Zu einem großen Eklat kam es in der letzten August-Woche bei der Entscheidung der schwedischen Standardisierungsbehörde SIS. Statt des allseits erwarteten Nein endete die Abstimmung mit einem Ja. Doch dann wurde bekannt, dass auch hier neue stimmberechtigte Mitglieder aufgetaucht waren. Es waren 23 Microsoft-Partner, die zuvor vom Softwaregiganten E-Mails mit der Aufforderung erhalten hatten, SIS-Mitglied zu werden und an der entscheidenden Sitzung des Gremiums am 27. August teilzunehmen, "um mit Ja für Office Open XML zu stimmen". Die Firmen möchten bitte auch bei weiteren SIS-Sitzungen anwesend sein, um "ernst gemeinte Teilnahme" zu beweisen. Sie müssten allerdings die Mitgliedsgebühr selbst bezahlen. Doch zum Ausgleich werde Microsoft "Marketing-Beiträge" und "Sonderunterstützung in Form von Microsoft-Ressourcen" gewähren wenn die Partner mit Ja stimmten. Microsoft musste den Manipulationsversuch öffentlich einräumen. Das SIS änderte daraufhin sein Votum in Enthaltung.

> _Gezeigte Einträge_:
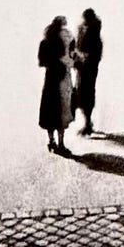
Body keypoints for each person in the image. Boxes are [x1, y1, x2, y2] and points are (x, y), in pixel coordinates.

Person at [37, 15, 74, 154]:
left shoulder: (44, 42)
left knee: (49, 111)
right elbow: (68, 59)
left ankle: (51, 142)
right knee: (61, 112)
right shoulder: (61, 42)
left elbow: (41, 62)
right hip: (61, 77)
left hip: (49, 79)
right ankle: (61, 144)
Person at [72, 9, 103, 136]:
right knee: (82, 93)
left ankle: (87, 123)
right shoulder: (84, 30)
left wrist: (82, 58)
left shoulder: (93, 33)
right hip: (83, 68)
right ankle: (87, 123)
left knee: (86, 94)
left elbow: (95, 54)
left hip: (88, 68)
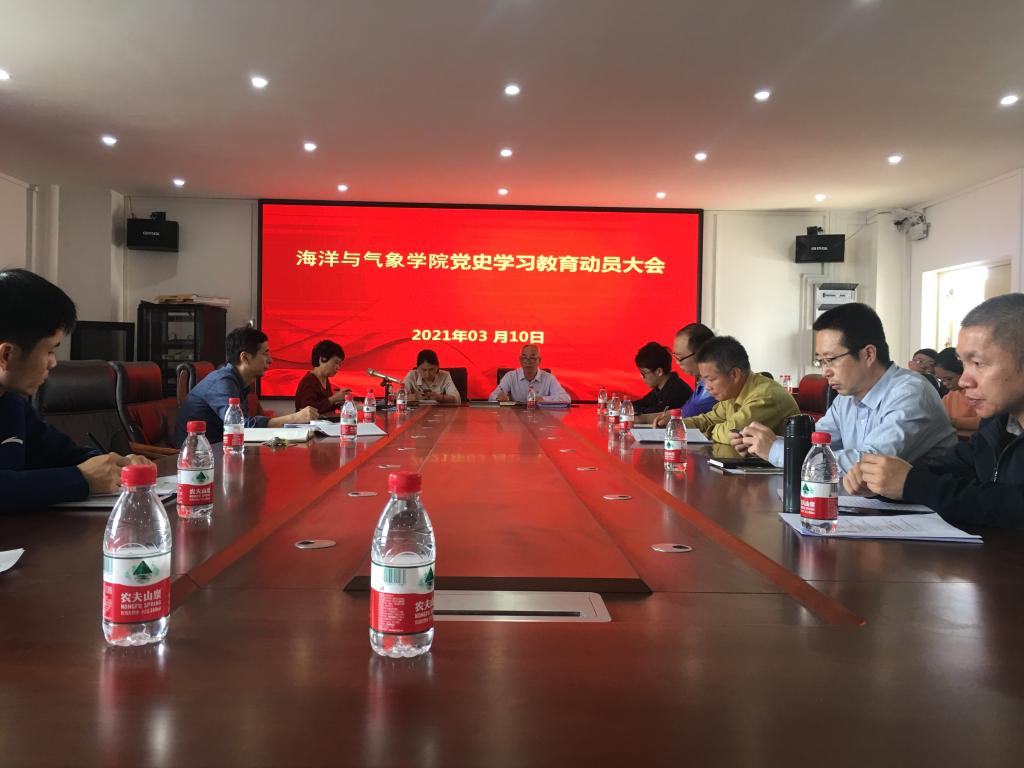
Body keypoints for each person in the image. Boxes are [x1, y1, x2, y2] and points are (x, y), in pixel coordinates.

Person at [735, 303, 956, 492]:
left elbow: (869, 464)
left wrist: (776, 450)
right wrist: (761, 446)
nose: (825, 372)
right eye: (821, 361)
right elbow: (816, 445)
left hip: (923, 517)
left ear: (868, 354)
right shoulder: (846, 398)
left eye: (831, 359)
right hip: (870, 509)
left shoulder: (911, 394)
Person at [857, 294, 1024, 529]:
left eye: (978, 363)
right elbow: (949, 470)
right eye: (963, 364)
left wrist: (913, 484)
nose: (964, 380)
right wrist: (883, 481)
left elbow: (1013, 505)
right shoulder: (997, 426)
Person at [0, 268, 151, 510]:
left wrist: (114, 465)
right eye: (50, 350)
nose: (53, 362)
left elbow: (62, 453)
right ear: (7, 355)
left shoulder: (12, 404)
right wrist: (80, 479)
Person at [174, 326, 319, 446]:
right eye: (265, 354)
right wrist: (294, 418)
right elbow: (242, 426)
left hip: (224, 449)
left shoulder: (238, 382)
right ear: (245, 358)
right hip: (200, 457)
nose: (270, 360)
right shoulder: (222, 382)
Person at [682, 335, 799, 442]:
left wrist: (707, 432)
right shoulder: (732, 393)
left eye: (711, 379)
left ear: (734, 374)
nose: (707, 387)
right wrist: (677, 425)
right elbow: (708, 420)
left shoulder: (766, 396)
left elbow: (733, 432)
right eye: (703, 379)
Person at [653, 323, 716, 426]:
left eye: (680, 357)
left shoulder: (718, 389)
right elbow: (686, 413)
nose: (677, 362)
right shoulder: (702, 383)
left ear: (701, 354)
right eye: (675, 356)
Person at [631, 341, 692, 424]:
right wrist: (622, 406)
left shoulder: (677, 391)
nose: (641, 377)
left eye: (643, 373)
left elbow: (655, 412)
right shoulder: (660, 388)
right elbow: (643, 403)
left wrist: (628, 411)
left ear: (659, 371)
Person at [489, 345, 570, 404]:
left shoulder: (549, 378)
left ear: (539, 360)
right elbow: (492, 397)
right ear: (520, 360)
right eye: (524, 358)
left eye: (532, 358)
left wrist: (543, 399)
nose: (528, 361)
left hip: (541, 418)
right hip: (515, 418)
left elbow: (566, 398)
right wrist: (498, 397)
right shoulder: (510, 377)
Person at [934, 346, 979, 439]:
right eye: (941, 380)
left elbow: (984, 422)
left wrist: (953, 422)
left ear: (964, 372)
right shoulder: (950, 396)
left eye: (949, 379)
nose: (944, 383)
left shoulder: (979, 393)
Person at [294, 339, 349, 414]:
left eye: (339, 364)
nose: (338, 367)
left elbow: (324, 406)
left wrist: (340, 404)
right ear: (323, 359)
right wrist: (334, 398)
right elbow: (307, 411)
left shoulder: (324, 379)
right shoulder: (309, 381)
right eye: (336, 362)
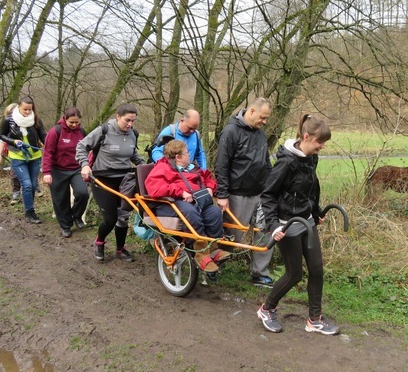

> _Aufgabenstellung_:
Beantworte anhand des Lesetexts über die SIS-Abstimmung:
1. Wie viele Microsoft-Partner waren als neue stimmberechtigte Mitglieder aufgetaucht?
2. An welchem Tag fand die entscheidende Sitzung des Gremiums statt?
3. In welches Votum änderte das SIS seine Entscheidung?

> _Ergebnis_:
1. 23
2. Am 27. August
3. In Enthaltung